** START OF DOCUMENT **

South East Asia Check-In: Glimpses of Democratization

This piece is the third of Glimpse’s “Regional Check-In Series.” To read about Latin America, click here. To read about the Caucasus and Central Asia, click here.

Aung San Suu Kyi, leader of the main Burmese opposition party and symbol of democratization in the region, speaking to President Obama in the White House. September 19, 2012. (Pete Souza/ Wikimedia Commons).

With a population of 600 million and a total GDP of $1.9 trillion, South East Asia is rapidly capitalizing on its potential to become a major economic power. While its economy is developing briskly and consistently – nearly 5% every year – its political development of has been rough and inconsistent. With a growing, educated middle class and greater access to information technologies, citizens are clamoring for more democratic liberties and a wider range of political rights. In 2015, several key states made important developments towards democracy.

From 1962, the military Junta has ruled Burma with an iron fist. However, in 2011, the country took unprecedented steps toward democratic reform: 1) releasing Aung San Suu Kyi, the longtime opposition leader of the National League for Democracy (NLD), 2) establishing a Commission on Human Rights and 3) relaxing censorship. Furthermore, in 2012, there was a by-election in which the NLD won 40 seats in the parliament. The country has attempted democratization in the past—namely in 1990 when it held multi-party elections that simply ended with the results annulled and a crackdown on the NLD. But developments in the past few months suggest the democratic changes beginning in 2011 are here to stay.

In January of 2015, the government opened formal talks with student representatives regarding an education bill after major (illegal) demonstrations. In a country that usually cracks down on protests, this is a positive sign of government accountability and toleration of freedom of assembly and association. Protests continued throughout the year by students, citizens and the press alike with little obstruction. The biggest development was the announcement of an election promising wide opposition party participation; held on November 8, the NLD achieved a landslide victory with 77% of the seats in parliament.  

Burma is not a full-fledged democracy and the military still wields substantial power (25% of the seats of parliament are military appointments). However, they have promised to respect the decision of the election, and the NLD will choose the next president. The military’s motto is “disciplined democracy”, and while it seems like a contradiction, it is leading to unprecedented liberalization within the country.

** END OF DOCUMENT **

JOB A.
In the article on South East Asia, what share of the seats in parliament did the NLD win in the election held on November 8?

** START OF THE INPUT **

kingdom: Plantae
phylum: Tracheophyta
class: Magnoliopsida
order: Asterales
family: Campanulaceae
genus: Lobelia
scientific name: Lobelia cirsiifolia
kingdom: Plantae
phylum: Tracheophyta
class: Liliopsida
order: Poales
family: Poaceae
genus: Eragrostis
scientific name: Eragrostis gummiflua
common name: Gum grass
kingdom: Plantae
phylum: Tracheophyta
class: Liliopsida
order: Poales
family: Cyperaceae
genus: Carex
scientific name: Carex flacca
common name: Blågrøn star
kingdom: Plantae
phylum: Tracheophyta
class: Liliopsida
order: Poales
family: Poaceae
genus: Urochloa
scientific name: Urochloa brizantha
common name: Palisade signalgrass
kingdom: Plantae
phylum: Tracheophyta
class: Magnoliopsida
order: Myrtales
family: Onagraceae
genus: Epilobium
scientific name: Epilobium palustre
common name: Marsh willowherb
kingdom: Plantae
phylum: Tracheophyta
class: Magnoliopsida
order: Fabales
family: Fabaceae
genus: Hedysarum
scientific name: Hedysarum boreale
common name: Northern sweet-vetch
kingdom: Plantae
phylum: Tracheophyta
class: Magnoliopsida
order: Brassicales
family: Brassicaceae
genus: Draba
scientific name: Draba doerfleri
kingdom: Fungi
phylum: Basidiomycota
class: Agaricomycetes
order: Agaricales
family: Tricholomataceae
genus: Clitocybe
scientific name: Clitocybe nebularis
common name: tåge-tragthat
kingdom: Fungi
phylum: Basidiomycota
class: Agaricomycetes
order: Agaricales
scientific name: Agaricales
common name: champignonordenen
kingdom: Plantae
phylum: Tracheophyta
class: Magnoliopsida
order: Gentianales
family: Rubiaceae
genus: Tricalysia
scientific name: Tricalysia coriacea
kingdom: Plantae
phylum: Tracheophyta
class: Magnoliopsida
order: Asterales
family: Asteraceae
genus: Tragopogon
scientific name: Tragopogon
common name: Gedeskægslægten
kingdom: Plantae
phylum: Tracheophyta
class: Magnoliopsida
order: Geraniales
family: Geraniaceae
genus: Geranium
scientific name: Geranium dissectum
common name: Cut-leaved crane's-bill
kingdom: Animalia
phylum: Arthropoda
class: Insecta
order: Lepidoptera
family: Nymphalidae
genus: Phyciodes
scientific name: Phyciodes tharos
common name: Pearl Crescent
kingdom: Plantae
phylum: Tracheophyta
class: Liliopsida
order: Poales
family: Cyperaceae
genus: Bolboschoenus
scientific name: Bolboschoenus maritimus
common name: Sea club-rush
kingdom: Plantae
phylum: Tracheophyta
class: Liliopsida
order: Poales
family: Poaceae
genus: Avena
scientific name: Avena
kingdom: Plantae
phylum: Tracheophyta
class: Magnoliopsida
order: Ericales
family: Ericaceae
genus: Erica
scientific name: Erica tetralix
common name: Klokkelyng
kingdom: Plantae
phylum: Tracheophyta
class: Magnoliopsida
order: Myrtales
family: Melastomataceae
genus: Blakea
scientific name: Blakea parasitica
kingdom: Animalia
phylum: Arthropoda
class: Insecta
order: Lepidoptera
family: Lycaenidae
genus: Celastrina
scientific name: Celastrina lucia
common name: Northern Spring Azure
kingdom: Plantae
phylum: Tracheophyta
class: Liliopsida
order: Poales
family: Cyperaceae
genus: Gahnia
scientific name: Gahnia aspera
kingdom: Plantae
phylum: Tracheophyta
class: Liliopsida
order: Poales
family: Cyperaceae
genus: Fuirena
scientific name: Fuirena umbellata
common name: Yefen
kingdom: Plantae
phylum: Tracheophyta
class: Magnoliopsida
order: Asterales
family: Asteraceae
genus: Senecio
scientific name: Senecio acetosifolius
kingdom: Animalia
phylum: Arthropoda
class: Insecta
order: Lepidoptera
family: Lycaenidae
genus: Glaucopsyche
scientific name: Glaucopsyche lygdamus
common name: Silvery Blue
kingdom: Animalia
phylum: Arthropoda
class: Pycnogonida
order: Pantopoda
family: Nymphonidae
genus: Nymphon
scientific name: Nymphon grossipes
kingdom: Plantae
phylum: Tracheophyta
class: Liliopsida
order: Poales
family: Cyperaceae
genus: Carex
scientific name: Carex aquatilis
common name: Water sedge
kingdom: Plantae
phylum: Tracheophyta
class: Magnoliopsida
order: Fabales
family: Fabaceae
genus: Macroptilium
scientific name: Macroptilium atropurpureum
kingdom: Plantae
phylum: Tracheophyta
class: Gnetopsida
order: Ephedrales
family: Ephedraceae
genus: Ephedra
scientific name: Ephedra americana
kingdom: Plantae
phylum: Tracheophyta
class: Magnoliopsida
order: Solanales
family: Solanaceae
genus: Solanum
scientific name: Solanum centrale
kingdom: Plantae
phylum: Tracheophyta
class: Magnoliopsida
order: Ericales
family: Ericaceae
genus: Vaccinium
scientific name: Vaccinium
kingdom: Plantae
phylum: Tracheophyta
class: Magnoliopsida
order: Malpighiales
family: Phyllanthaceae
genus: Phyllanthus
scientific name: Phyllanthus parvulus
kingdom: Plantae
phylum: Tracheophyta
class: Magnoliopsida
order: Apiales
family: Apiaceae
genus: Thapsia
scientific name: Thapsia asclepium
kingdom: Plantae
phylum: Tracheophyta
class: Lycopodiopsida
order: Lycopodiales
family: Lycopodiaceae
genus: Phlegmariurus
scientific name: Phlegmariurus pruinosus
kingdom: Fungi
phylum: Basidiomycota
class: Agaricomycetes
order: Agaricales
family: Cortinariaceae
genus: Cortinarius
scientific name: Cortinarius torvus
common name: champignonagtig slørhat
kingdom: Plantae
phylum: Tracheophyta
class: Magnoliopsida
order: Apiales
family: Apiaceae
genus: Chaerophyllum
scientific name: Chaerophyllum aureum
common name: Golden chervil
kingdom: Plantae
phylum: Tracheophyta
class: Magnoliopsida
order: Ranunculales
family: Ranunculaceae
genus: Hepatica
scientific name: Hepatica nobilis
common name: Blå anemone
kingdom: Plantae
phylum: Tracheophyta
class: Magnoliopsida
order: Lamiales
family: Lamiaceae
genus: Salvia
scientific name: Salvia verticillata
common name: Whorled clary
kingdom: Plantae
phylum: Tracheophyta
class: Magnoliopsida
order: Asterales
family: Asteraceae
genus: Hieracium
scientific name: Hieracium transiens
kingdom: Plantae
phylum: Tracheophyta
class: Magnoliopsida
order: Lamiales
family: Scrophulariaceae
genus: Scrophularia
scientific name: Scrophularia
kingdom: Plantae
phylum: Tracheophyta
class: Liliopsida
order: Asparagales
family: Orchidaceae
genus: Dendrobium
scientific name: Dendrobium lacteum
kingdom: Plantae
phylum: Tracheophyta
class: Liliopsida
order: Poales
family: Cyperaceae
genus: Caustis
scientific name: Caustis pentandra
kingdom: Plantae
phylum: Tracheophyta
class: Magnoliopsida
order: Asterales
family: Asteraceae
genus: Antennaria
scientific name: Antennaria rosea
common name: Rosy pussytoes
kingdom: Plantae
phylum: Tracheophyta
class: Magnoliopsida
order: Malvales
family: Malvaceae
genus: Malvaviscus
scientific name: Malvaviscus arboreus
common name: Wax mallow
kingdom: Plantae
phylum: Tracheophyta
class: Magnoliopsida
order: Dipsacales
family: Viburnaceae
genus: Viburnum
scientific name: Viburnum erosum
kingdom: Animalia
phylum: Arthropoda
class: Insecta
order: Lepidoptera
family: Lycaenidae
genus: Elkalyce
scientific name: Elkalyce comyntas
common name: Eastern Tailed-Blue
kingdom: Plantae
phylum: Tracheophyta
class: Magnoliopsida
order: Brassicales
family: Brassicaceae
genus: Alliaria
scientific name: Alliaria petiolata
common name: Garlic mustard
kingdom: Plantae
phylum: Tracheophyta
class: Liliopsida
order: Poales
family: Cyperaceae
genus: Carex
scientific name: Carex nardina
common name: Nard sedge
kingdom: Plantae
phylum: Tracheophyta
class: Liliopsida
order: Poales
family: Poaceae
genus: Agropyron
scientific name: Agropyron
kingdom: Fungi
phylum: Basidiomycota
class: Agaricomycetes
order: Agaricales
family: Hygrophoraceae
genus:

** END OF THE INPUT **

JOB B.
Reproduce the listing from its first line through the line containing "common name: Palisade signalgrass", including both of those lines.

CORRECT ANSWER A.
77%

CORRECT ANSWER B.
kingdom: Plantae
phylum: Tracheophyta
class: Magnoliopsida
order: Asterales
family: Campanulaceae
genus: Lobelia
scientific name: Lobelia cirsiifolia
kingdom: Plantae
phylum: Tracheophyta
class: Liliopsida
order: Poales
family: Poaceae
genus: Eragrostis
scientific name: Eragrostis gummiflua
common name: Gum grass
kingdom: Plantae
phylum: Tracheophyta
class: Liliopsida
order: Poales
family: Cyperaceae
genus: Carex
scientific name: Carex flacca
common name: Blågrøn star
kingdom: Plantae
phylum: Tracheophyta
class: Liliopsida
order: Poales
family: Poaceae
genus: Urochloa
scientific name: Urochloa brizantha
common name: Palisade signalgrass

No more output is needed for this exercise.